My Father’s World

So, I’ve been pondering the possibility of changing curriculum for third grade, from Sonlight to My Father’s World (MFW). I think my decision is pretty much made, and in making it, I’ve discovered specific reasons I’m leaning toward MFW.

  • MFW is Charlotte Mason meets unit studies meets classical education. Now, the Charlotte Mason philosophy itself is not that important to me, but the unit studies and classical style are. I’ve discovered through the special units I’ve put together on my own, that the unit studies are our favorite part of the school year. The children and I both enjoy that approach so much, and it didn’t occur to me until recently that I could look for something that would let us have that kind of experience all year-long. I’m also happy that it will be closer to traditional classical education (although still not all the way there), because that was one of the reasons we wanted to start homeschooling in the first place.
  • MFW has a lot of hands-on activities. This is kind of related to the post above, because one of the things that makes the unit studies I’ve put together so great is that I’ve found lots of hands-on activities and craft projects to go with whatever we’re studying. I will confess, however, that it’s a struggle for me to put that together on my own, so I don’t think I could add hands-on to a different curriculum successfully long-term. MFW has taken care of all that for me, and I’m really excited about being able to add that to our regular school routine.
  • I love that MFW implements a book basket. We certainly have no shortage of books to read around here, between the books I would have bought anyway, and our curriculum, but with MFW, there’s a list for each level of the curriculum of books that go along with what is being learned. Now, these aren’t mandatory reading, but suggestions for independent reading time. This will give us a lot more ideas of books we can get from the library, give the children some choices in which ones they choose to read, and free up my time a little more (and save my voice some!).
  • I’m also impressed with MFW language arts.

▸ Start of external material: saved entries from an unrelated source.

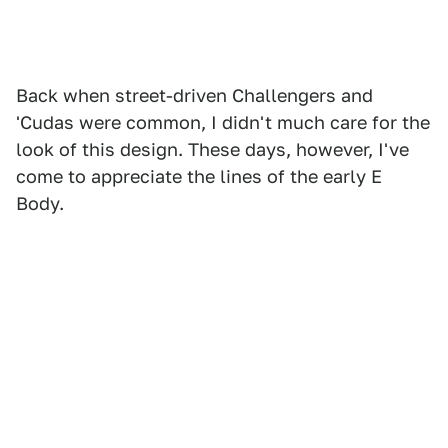
Back when street-driven Challengers and
'Cudas were common, I didn't much care for the
look of this design. These days, however, I've
come to appreciate the lines of the early E
Body.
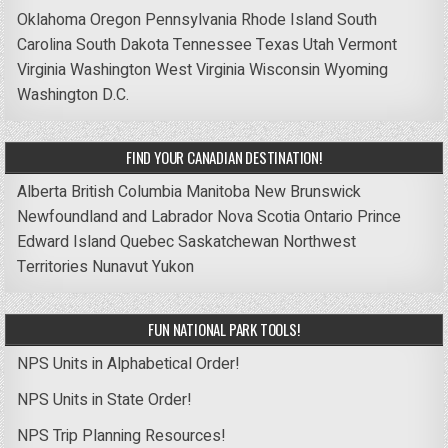
Oklahoma
Oregon
Pennsylvania
Rhode Island
South
Carolina
South Dakota
Tennessee
Texas
Utah
Vermont
Virginia
Washington
West Virginia
Wisconsin
Wyoming
Washington D.C.
FIND YOUR CANADIAN DESTINATION!
Alberta
British Columbia
Manitoba
New Brunswick
Newfoundland and Labrador
Nova Scotia
Ontario
Prince
Edward Island
Quebec
Saskatchewan
Northwest
Territories
Nunavut
Yukon
FUN NATIONAL PARK TOOLS!
NPS Units in Alphabetical Order!
NPS Units in State Order!
NPS Trip Planning Resources!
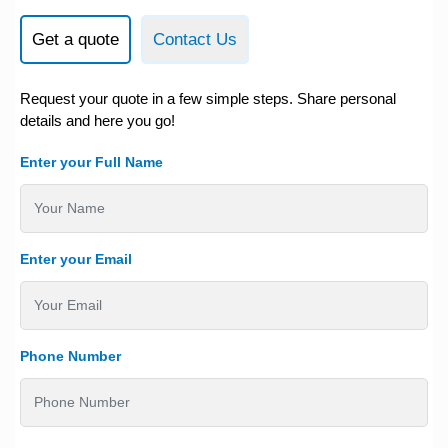
Get a quote
Contact Us
Request your quote in a few simple steps. Share personal
details and here you go!
Enter your Full Name
Enter your Email
Phone Number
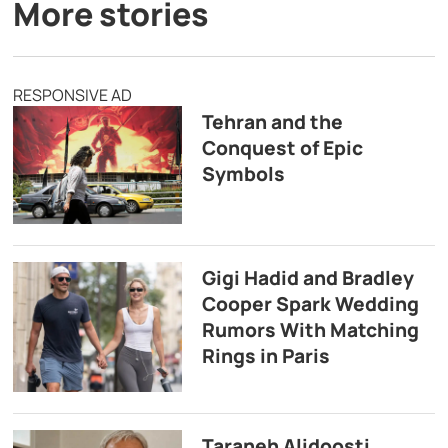
More stories
RESPONSIVE AD
Tehran and the
Conquest of Epic
Symbols
Gigi Hadid and Bradley
Cooper Spark Wedding
Rumors With Matching
Rings in Paris
Taraneh Alidoosti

Now, it’s not their own program–they’ve simply compiled resources that they recommend. But they’re resources I probably wouldn’t have looked at on my own, which is a shame, because having looked at them, I think they’re just what I’m looking for. This is the one area where I feel we’re struggling–not the spelling or vocabulary so much, but grammar itself, and I think the spine used by MFW will really be helpful to Turkey and Bunny in building their skills in that area.

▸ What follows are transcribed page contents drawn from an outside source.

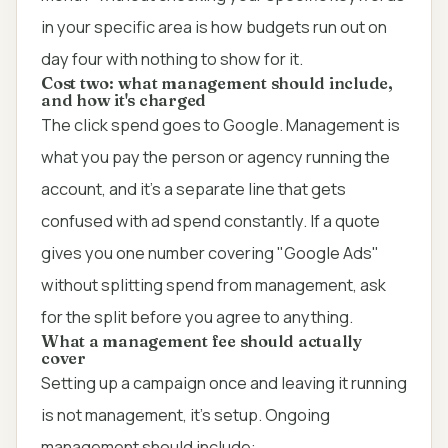
in your specific area is how budgets run out on
day four with nothing to show for it.
Cost two: what management should include,
and how it's charged
The click spend goes to Google. Management is
what you pay the person or agency running the
account, and it's a separate line that gets
confused with ad spend constantly. If a quote
gives you one number covering "Google Ads"
without splitting spend from management, ask
for the split before you agree to anything.
What a management fee should actually
cover
Setting up a campaign once and leaving it running
is not management, it's setup. Ongoing
management should include:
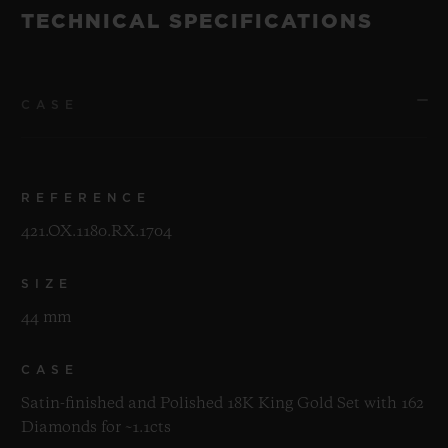
TECHNICAL SPECIFICATIONS
CASE
REFERENCE
421.OX.1180.RX.1704
SIZE
44 mm
CASE
Satin-finished and Polished 18K King Gold Set with 162
Diamonds for ~1.1cts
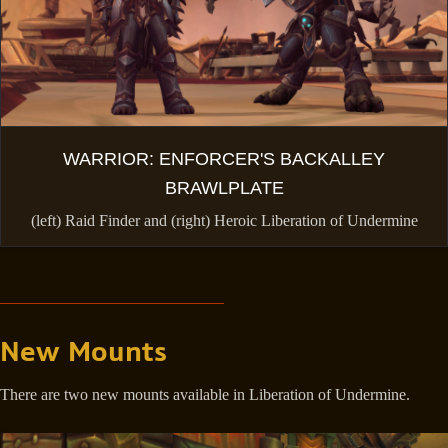
WARRIOR: ENFORCER'S BACKALLEY
BRAWLPLATE
(left) Raid Finder and (right) Heroic Liberation of Undermine
New Mounts
There are two new mounts available in Liberation of Undermine.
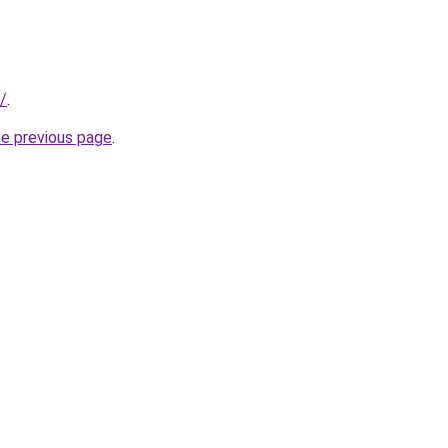
t/
.
he previous page
.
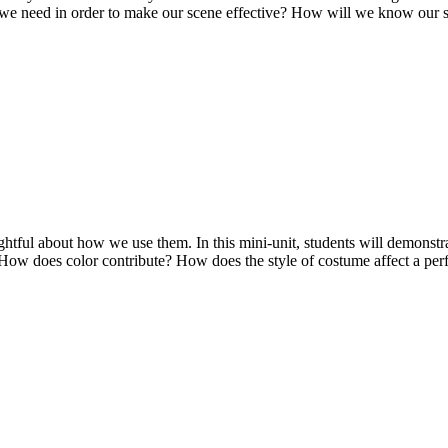
 we need in order to make our scene effective? How will we know our s
ughtful about how we use them. In this mini-unit, students will demonst
? How does color contribute? How does the style of costume affect a 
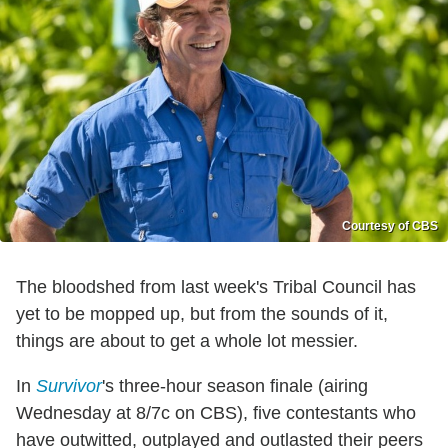
Courtesy of CBS
The bloodshed from last week's Tribal Council has
yet to be mopped up, but from the sounds of it,
things are about to get a whole lot messier.
In
Survivor
's three-hour season finale (airing
Wednesday at 8/7c on CBS), five contestants who
have outwitted, outplayed and outlasted their peers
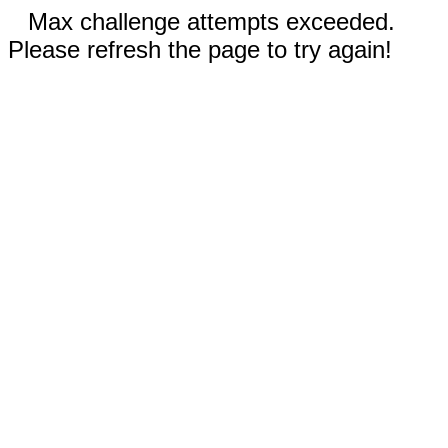
Max challenge attempts exceeded.
Please refresh the page to try again!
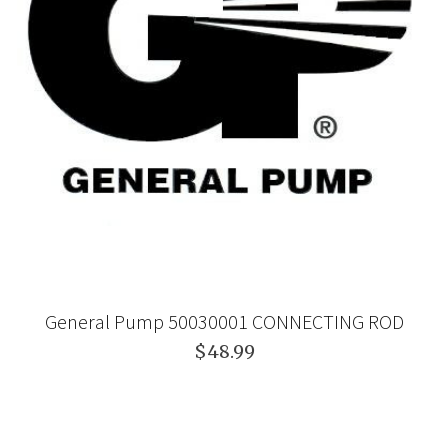
General Pump 50030001 CONNECTING ROD
$48.99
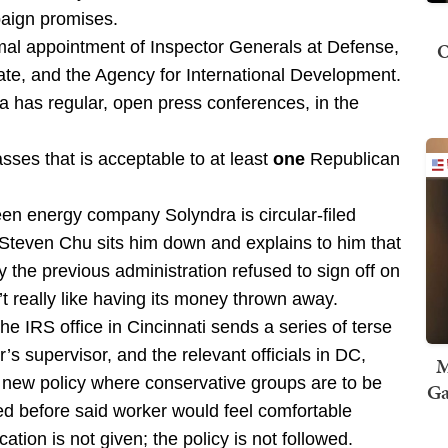
paign promises.
O
mal appointment of Inspector Generals at Defense,
tate, and the Agency for International Development.
has regular, open press conferences, in the
ses that is acceptable to at least
one
Republican
en energy company Solyndra is circular-filed
Steven Chu sits him down and explains to him that
the previous administration refused to sign off on
t really like having its money thrown away.
 the IRS office in Cincinnati sends a series of terse
r’s supervisor, and the relevant officials in DC,
M
f a new policy where conservative groups are to be
Ga
ed before said worker would feel comfortable
ication is not given; the policy is not followed.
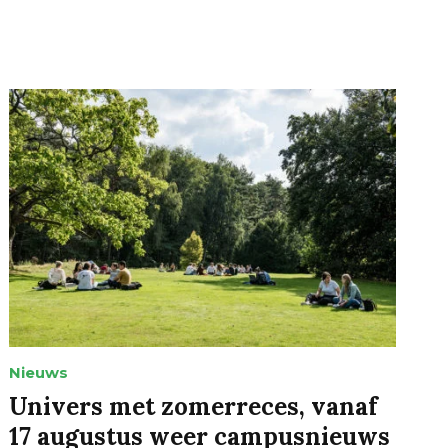
Nieuws
Univers met zomerreces, vanaf
17 augustus weer campusnieuws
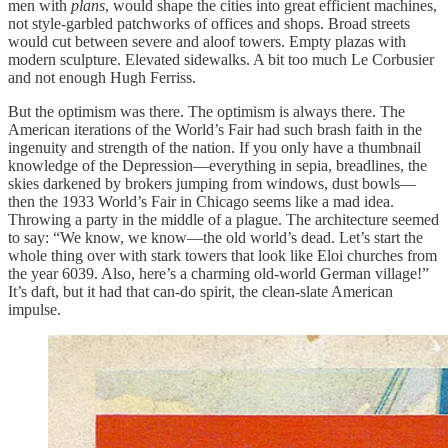
men with
plans
, would shape the cities into great efficient machines,
not style-garbled patchworks of offices and shops. Broad streets
would cut between severe and aloof towers. Empty plazas with
modern sculpture. Elevated sidewalks. A bit too much Le Corbusier
and not enough Hugh Ferriss.
But the optimism was there. The optimism is always there. The
American iterations of the World’s Fair had such brash faith in the
ingenuity and strength of the nation. If you only have a thumbnail
knowledge of the Depression—everything in sepia, breadlines, the
skies darkened by brokers jumping from windows, dust bowls—
then the 1933 World’s Fair in Chicago seems like a mad idea.
Throwing a party in the middle of a plague. The architecture seemed
to say: “We know, we know—the old world’s dead. Let’s start the
whole thing over with stark towers that look like Eloi churches from
the year 6039. Also, here’s a charming old-world German village!”
It’s daft, but it had that can-do spirit, the clean-slate American
impulse.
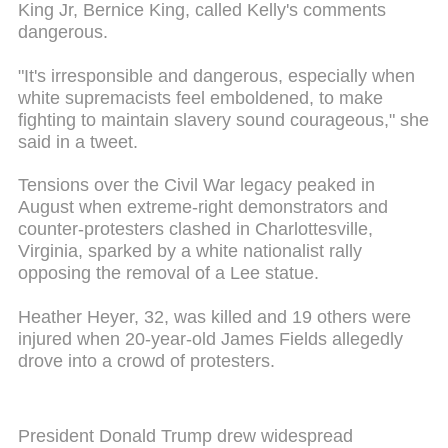
King Jr, Bernice King, called Kelly's comments
dangerous.
"It's irresponsible and dangerous, especially when
white supremacists feel emboldened, to make
fighting to maintain slavery sound courageous," she
said in a tweet.
Tensions over the Civil War legacy peaked in
August when extreme-right demonstrators and
counter-protesters clashed in Charlottesville,
Virginia, sparked by a white nationalist rally
opposing the removal of a Lee statue.
Heather Heyer, 32, was killed and 19 others were
injured when 20-year-old James Fields allegedly
drove into a crowd of protesters.
President Donald Trump drew widespread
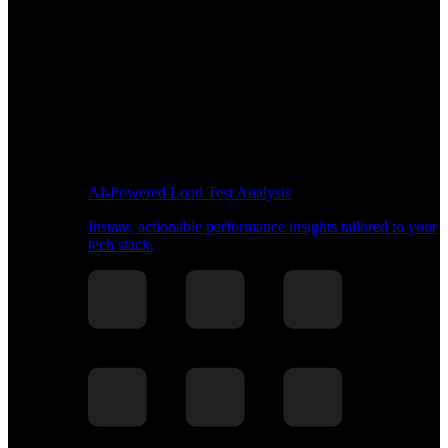
AI-Powered Load Test Analysis
Instant, actionable performance insights tailored to your
tech stack.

  • MFW is also designed for ease of use with multiple grade levels. This has been on my mind lately, as Ladybug will be joining us in the schoolroom either this fall or next. I’ve been worrying over how I could teach two grade levels, and frankly, couldn’t really see how it would work. But MFW is designed to be used by a span of grade levels (eventually), which will really work for our family. The previously mentioned book basket will also help with that, as I will have time to focus on Ladybug while the other two work on some extra independent reading.
  • I also feel like MFW is more individualized. Again, this really goes back to the book basket. From what I understand, the teacher’s manual has a list of somewhere around 300 books for every year. Of course we won’t read them all, but I like that I’ll be in control of what to choose, and that from what I choose, Turkey and Bunny will have some choice of which of those books they each want to read. I know, I could do something similar with our current curriculum, but I’m something of a box-checker, so if I don’t do everything the way it’s laid I out, I start to feel guilty.

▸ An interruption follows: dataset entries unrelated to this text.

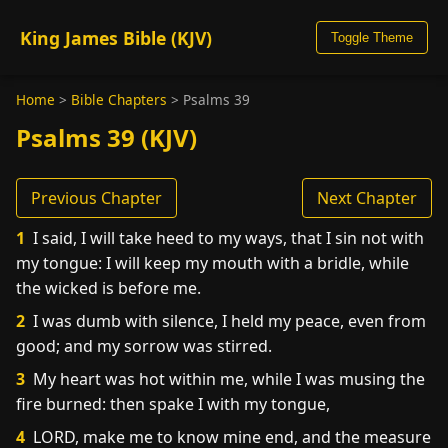
King James Bible (KJV)
Toggle Theme
Home
>
Bible Chapters
>
Psalms 39
Psalms 39 (KJV)
Previous Chapter
Next Chapter
1
I said, I will take heed to my ways, that I sin not with
my tongue: I will keep my mouth with a bridle, while
the wicked is before me.
2
I was dumb with silence, I held my peace, even from
good; and my sorrow was stirred.
3
My heart was hot within me, while I was musing the
fire burned: then spake I with my tongue,
4
LORD, make me to know mine end, and the measure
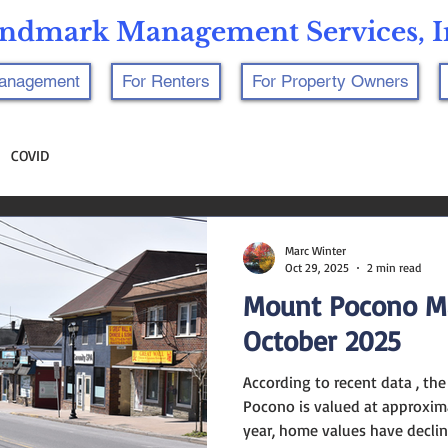
ndmark Management Services, I
Management
For Renters
For Property Owners
COVID
Marc Winter
Oct 29, 2025
2 min read
Mount Pocono M
October 2025
According to recent data , th
Pocono is valued at approxima
year, home values have declin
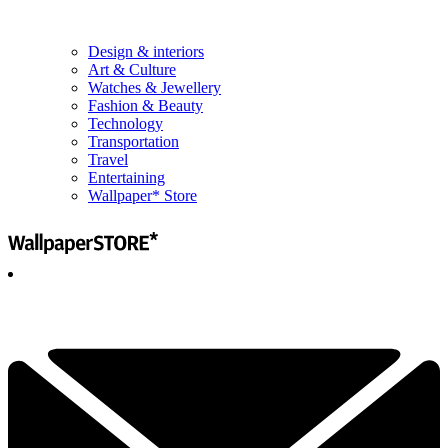
Design & interiors
Art & Culture
Watches & Jewellery
Fashion & Beauty
Technology
Transportation
Travel
Entertaining
Wallpaper* Store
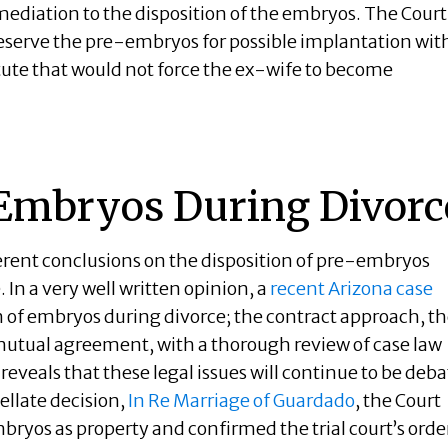
 mediation to the disposition of the embryos. The Court
reserve the pre-embryos for possible implantation wit
tute that would not force the ex-wife to become
 Embryos During Divorc
erent conclusions on the disposition of pre-embryos
. In a very well written opinion, a
recent Arizona case
n of embryos during divorce; the contract approach, t
tual agreement, with a thorough review of case law
eveals that these legal issues will continue to be deba
llate decision,
In Re Marriage of Guardado
, the Court
bryos as property and confirmed the trial court’s orde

  • I also like the MFW Bible curriculum better. There are still things I’ll have to tweak to fit our Lutheran perspective, but not nearly as much–I was planning on just coming up with *all* our Bible lessons from here on out. It’s nice to have one less thing on my plate, though.
  • I’m also very impressed with the electives MFW offers. Next year, we’ll have a whole art curriculum. Not just art appreciation (which they also cover), but actual practice at drawing and painting. Like the rest of the curriculum, the electives just seem so much more hands-on (for example, in a lower grade, a color book of the different musical instruments to accompany learning what they each sound like), and I think that the children, as well as myself, will benefit from that approach.
  • The timing for a change is good for us right now, too. If we like MFW, we’ll be on the perfect schedule to go through their whole cycle by eighth grade (and we’ll go through the standard four-year history cycle completely). If it doesn’t work for us, we can go back to Sonlight with little problem–we’ll probably have to skip Core 5 in the future, but we’ll still finish the history cycle there, too. Either way, this is a great time for us to take a chance on something new, before we’re really immersed in the upper elementary level and the four-year history cycle.

That all being said, of course there are some things I’m going to have to change a bit to make MFW work for our family. I’ve come to realize, however that that’s going to be true of any curriculum I use. And now that I’ve been homeschooling a while (has it really been three years?!?), I’m much more confident in my ability to tweak as necessary, and to make the decision to change what we’re doing to fit our needs better!